Feb. 5—The Spokane Ag Expo and Pacific Northwest Farm Forum welcomes vendors and speakers beginning Tuesday to help inform and equip Inland Northwest farmers for the coming year.

The event has grown since 1978 to become one of the largest farm shows in North America, according to a release from Greater Spokane Inc., which puts on the event.

Massive tractors the size of homes were in place Monday, and the remaining square footage of the Spokane Convention Center was packed tightly with vehicles, farming equipment and seemingly endless tables of vendors.

Melisa Paul, show director, expects about 7,000 attendants. Of those expected, about 5,000 are patrons and 2,000 are representatives of the more than 200 vendors.

Paul said the event is vital to farmers in Washington and beyond.

“We grow over 400 commodities across the state,” she said. “It’s a true business-to-business trade show, and we’re proud to support the industry by bringing folks together.”

The three-day event will begin Tuesday. The exhibit floor will open at 9 a.m. and close at 4 p.m.

The “watering hole” will be open from 11 a.m. to 6 p.m. This area is at the Riverside Lookout, on the northern side of the building. It will include drinks, live music and a chance for attendees to network, Paul said.

Thursday, the last day of the show, both exhibit floor and watering hole hours will close earlier at 2 p.m.

Perhaps most anticipated will be speeches from industry experts.

At Tuesday’s start of the AgShow will be a climate report from long-term weather forecaster, Art Douglas.

Douglas has earned the nickname “The Weatherman” because of his accurate and useful predictions that Paul said many farmers depend on.

“He’s a big draw,” she said. “The (agriculture) community is nothing without understanding the weather. It has everything to do with when they seed, expected yields and how their crops will be affected.”

Paul anticipates around 500 farmers to hear the weather outlook from Douglas, a professor emeritus of atmospheric sciences at Creighton University.

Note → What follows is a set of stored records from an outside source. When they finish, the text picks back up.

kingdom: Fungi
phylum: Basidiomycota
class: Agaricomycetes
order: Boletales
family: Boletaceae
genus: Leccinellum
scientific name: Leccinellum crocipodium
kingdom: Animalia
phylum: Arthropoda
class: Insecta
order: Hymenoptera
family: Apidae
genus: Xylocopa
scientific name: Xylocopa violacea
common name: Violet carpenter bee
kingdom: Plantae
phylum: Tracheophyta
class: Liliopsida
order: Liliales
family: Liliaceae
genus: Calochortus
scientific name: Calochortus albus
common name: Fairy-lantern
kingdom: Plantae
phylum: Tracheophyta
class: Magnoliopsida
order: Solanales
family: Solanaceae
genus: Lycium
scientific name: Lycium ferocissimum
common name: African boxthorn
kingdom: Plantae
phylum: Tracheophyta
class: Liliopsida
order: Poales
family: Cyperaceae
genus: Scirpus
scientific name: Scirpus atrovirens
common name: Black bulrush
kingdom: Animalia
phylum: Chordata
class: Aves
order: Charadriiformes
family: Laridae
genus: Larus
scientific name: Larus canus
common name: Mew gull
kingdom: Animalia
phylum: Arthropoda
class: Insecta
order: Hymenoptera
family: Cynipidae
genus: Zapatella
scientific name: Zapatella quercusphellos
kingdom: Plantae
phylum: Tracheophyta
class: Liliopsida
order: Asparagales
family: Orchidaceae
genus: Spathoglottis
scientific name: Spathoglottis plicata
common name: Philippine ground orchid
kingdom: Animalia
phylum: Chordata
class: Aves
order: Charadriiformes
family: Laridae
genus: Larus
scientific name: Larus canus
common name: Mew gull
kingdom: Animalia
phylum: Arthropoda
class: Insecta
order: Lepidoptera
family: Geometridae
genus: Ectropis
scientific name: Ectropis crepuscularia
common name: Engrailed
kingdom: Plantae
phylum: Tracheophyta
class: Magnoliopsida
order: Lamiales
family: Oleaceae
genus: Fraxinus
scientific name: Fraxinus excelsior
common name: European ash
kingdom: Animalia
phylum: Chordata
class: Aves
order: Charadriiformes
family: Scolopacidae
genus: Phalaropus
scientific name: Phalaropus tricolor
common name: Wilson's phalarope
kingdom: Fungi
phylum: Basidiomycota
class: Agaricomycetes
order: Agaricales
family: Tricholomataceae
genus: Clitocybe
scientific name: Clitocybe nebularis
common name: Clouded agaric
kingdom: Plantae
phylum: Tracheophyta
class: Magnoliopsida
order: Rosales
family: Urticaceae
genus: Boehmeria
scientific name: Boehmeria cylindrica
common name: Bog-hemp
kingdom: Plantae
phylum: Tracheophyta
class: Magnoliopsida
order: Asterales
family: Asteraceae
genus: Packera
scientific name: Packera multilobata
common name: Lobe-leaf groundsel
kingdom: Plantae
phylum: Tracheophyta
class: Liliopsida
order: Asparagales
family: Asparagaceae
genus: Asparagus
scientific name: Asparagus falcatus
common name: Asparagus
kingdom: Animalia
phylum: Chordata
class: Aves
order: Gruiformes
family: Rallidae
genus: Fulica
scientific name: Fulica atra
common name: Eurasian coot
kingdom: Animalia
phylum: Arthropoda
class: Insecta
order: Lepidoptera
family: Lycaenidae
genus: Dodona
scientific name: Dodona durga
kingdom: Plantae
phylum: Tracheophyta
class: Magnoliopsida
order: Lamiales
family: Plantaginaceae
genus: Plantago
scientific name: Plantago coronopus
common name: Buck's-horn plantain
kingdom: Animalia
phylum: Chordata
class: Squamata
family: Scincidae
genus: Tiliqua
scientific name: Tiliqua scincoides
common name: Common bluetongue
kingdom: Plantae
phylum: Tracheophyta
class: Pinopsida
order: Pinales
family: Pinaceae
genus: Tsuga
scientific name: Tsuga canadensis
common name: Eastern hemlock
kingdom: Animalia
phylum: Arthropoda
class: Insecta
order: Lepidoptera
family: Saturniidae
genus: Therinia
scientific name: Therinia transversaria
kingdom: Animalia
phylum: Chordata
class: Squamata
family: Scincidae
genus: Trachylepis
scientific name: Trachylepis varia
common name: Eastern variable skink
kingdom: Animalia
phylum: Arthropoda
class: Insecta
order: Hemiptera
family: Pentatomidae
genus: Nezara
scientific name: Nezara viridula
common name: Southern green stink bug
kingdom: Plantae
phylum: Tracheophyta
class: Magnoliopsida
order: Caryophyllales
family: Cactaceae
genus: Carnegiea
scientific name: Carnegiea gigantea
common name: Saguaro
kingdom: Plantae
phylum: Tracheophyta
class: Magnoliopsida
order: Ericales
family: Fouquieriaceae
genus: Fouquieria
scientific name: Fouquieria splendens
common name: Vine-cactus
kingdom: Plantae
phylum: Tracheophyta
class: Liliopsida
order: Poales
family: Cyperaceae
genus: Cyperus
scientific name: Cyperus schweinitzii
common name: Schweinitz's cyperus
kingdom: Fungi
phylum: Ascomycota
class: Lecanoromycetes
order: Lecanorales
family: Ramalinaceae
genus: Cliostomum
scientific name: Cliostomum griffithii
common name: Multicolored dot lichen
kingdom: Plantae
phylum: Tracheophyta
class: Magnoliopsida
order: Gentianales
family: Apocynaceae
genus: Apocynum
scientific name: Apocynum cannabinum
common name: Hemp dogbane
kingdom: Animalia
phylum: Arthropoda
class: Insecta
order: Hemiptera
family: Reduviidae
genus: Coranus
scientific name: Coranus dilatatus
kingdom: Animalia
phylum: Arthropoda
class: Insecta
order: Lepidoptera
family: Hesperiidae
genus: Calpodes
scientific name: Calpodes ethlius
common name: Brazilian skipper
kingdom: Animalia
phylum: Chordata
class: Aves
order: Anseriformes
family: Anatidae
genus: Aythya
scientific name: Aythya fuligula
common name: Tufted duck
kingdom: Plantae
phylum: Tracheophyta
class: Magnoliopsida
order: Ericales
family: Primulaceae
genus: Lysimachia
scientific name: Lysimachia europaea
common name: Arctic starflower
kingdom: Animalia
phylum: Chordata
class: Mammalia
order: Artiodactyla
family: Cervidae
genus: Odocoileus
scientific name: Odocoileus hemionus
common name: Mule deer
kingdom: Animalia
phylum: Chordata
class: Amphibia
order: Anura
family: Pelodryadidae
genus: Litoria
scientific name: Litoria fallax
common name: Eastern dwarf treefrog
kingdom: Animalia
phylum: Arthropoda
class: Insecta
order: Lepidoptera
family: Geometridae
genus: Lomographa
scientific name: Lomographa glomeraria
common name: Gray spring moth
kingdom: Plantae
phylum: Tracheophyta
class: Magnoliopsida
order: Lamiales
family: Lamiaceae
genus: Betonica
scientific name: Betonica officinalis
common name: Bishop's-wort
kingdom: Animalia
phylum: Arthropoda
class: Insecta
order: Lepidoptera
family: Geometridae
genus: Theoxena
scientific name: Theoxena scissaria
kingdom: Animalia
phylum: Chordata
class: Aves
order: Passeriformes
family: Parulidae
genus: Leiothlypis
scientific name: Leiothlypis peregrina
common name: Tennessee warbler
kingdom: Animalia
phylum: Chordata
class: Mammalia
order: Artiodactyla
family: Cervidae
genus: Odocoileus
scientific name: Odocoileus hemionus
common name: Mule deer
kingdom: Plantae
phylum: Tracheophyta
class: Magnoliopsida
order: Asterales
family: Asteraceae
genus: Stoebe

At 9 a.m. Wednesday, Randy Fortenbery, professor and Thomas B. Mick endowed chair at Washington State University, will deliver an economic forecast of the industry.

Paul said Fortenbery’s annual testimony is valued by farmers.

“Our industry is heavily reliant on trade, so farmers need to hear about the economics at play, especially with the many uncertainties in the market right now,” Paul said. “Being a farmer is high risk and little reward, so its important to know when and what is coming down the pipeline.”

On Thursday, nearly a thousand students of the Future Farmers of America program will be in attendance. The nonprofit offers youth classes that promote agricultural education. This year, there will be a focus on the social media and marketing sector.

“Exposing youth to different industry pathways is really important,” Paul said. “We’ll hold fun keynote sessions with them and get them connected with potential employers.”

Around two dozen speakers will present in breakout rooms, covering topics including supply chain disruptions, crop diseases, bank lending and fraud avoidance.

On Tuesday and Wednesday, from 3 to 6 p.m. at the watering hole, live music will include two musical acts, Thirdavenue Payton Rae + Cody Norman and Kyle Mont Cunningham.

Free parking is available at the Spokane Arena where free shuttle bus services are available. Tickets can be purchased on-site or online at www.agshow.org.